Ритмичное пиканье кардиомонитора врезалось в моё сознание, пока я пыталась сфокусировать взгляд на экране компьютера. Тридцать шестой час дежурства. Мои пальцы скользили по клавиатуре, заполняя электронную карту последнего пациента. Бесконечные строчки уже сливались перед глазами в одну сплошную широкую, серую полосу. Два инфаркта за сутки. Одна клиническая смерть. Пять консультаций из приемного. Небесная канцелярия будто решила свести статистику к идеальному среднему по отделению, и в результате вместо размеренного дежурства получилось цунами.
– Доктор Громова, пациент в третьей палате снова просит обезболивающее, – голос Лены, нашей медсестры, выдернул меня из полудрёмы.
Я взглянула на часы – 08:17. Сорок три минуты до конца смены. Сорок три бесконечные минуты. Желудок сжался в спазме, к горлу подкатила тошнота.

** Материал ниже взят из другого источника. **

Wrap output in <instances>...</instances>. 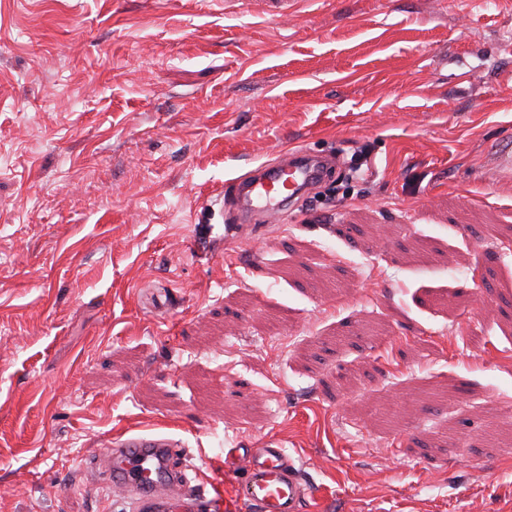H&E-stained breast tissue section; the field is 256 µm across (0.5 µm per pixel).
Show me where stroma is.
I'll list each match as a JSON object with an SVG mask.
<instances>
[{
    "instance_id": "1",
    "label": "stroma",
    "mask_w": 512,
    "mask_h": 512,
    "mask_svg": "<svg viewBox=\"0 0 512 512\" xmlns=\"http://www.w3.org/2000/svg\"><path fill=\"white\" fill-rule=\"evenodd\" d=\"M508 138L512 0H0V512H123L141 432L224 512L274 444L303 512H512ZM282 149L338 164L225 238ZM494 171L503 177H512V141L502 142L495 149L491 159Z\"/></svg>"
}]
</instances>
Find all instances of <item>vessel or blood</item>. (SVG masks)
<instances>
[{
    "label": "vessel or blood",
    "mask_w": 512,
    "mask_h": 512,
    "mask_svg": "<svg viewBox=\"0 0 512 512\" xmlns=\"http://www.w3.org/2000/svg\"><path fill=\"white\" fill-rule=\"evenodd\" d=\"M491 165L503 177H512V141L500 143ZM323 160L304 151H287L271 164H263L237 182L240 193L236 221L246 224L253 217L287 223L293 201L323 175ZM100 457L109 461L107 483L128 494L131 512H222L215 497L191 487L181 494L167 492L165 465H177L172 442L158 435H132L104 446ZM244 473L238 494L252 512H302L303 504L316 495L315 487L301 474L282 447L232 448L224 455V473Z\"/></svg>",
    "instance_id": "1"
}]
</instances>
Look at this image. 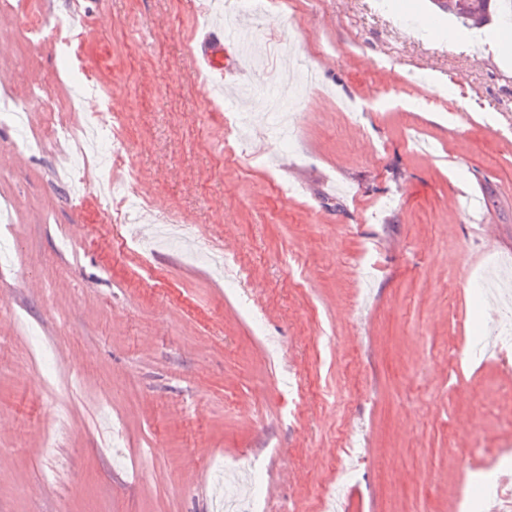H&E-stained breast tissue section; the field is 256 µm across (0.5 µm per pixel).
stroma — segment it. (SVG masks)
<instances>
[{"label": "stroma", "instance_id": "1", "mask_svg": "<svg viewBox=\"0 0 512 512\" xmlns=\"http://www.w3.org/2000/svg\"><path fill=\"white\" fill-rule=\"evenodd\" d=\"M222 3L263 13L244 142L192 61L212 0H0V93L24 118L0 121V512H214L221 495L324 512L346 439L349 512H488L464 475L512 445V354L486 349L498 326L476 286L498 273L512 300V269L490 264L512 258V62L483 54L500 19L456 27L432 0ZM57 16L84 35L88 108L124 124L131 213L192 225L210 252L113 236L97 209L111 126L61 163L50 121L83 126L79 70L26 39ZM442 76L459 91L421 107ZM272 101L287 140L267 130ZM27 137L43 151H20ZM342 453L346 457V460H351L358 455V448H352L349 442H345V446L342 448ZM344 456H340L330 465L321 497L332 496L333 489L335 486L337 487L339 485L341 476L345 473Z\"/></svg>", "mask_w": 512, "mask_h": 512}]
</instances>
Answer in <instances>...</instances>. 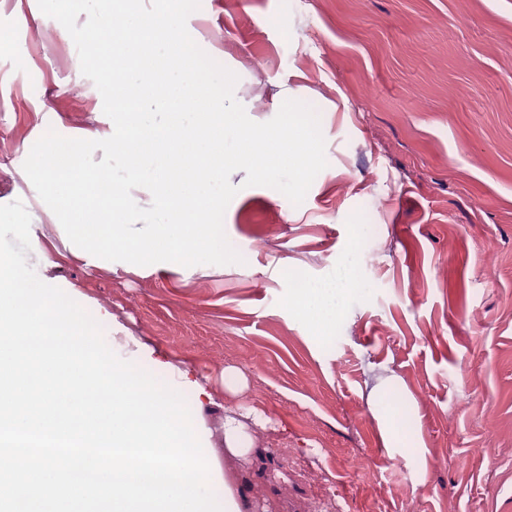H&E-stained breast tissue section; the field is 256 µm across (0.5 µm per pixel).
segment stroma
Wrapping results in <instances>:
<instances>
[{"instance_id":"1","label":"stroma","mask_w":512,"mask_h":512,"mask_svg":"<svg viewBox=\"0 0 512 512\" xmlns=\"http://www.w3.org/2000/svg\"><path fill=\"white\" fill-rule=\"evenodd\" d=\"M187 29L251 120L285 91L312 107L327 167L297 206L231 175L242 263L64 262L51 285L111 316L117 356L204 382L200 429L245 512H512V0H200ZM107 123L67 30L0 0V205L41 241L57 218L30 194L32 146ZM394 383L414 451L382 433ZM228 416L252 451L224 452Z\"/></svg>"}]
</instances>
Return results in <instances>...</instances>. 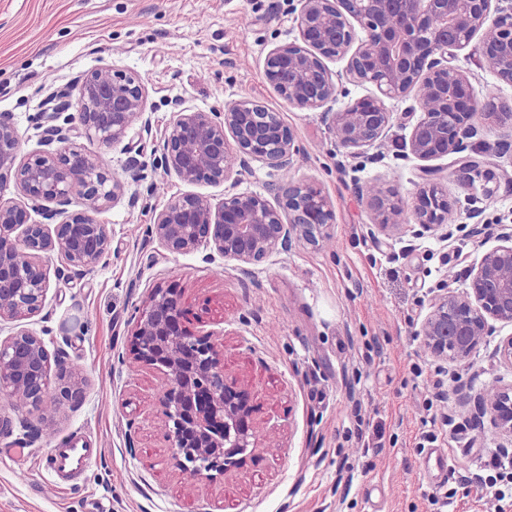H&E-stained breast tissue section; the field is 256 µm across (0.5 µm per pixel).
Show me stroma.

За сутки я успела выпить только один стаканчик больничного кофе, больше похожего на тёплую воду с привкусом старых тапочек, и съесть половину засохшего бутерброда с сомнительной колбасой.
– Сейчас подойду, – кивнула я, сохраняя отчёт и с трудом поднимаясь из-за стола. – Как там новенький в пятой? Жив ещё?
– Стабилен. Жалуется на боли за грудиной при движении, но ЭКГ без отрицательной динамики, – Лена устало прислонилась к дверному косяку.
Я направилась в палаты. Сначала третья, потом проверить пятую, и только после этого можно завершить писанину и сдавать дежурство Виталию Павловичу. Перед глазами плавали чёрные точки, но я шла по коридору с прямой спиной. "Доктор всегда должен выглядеть спокойным" – одно из первых правил, которое вдолбили в нас ещё в интернатуре.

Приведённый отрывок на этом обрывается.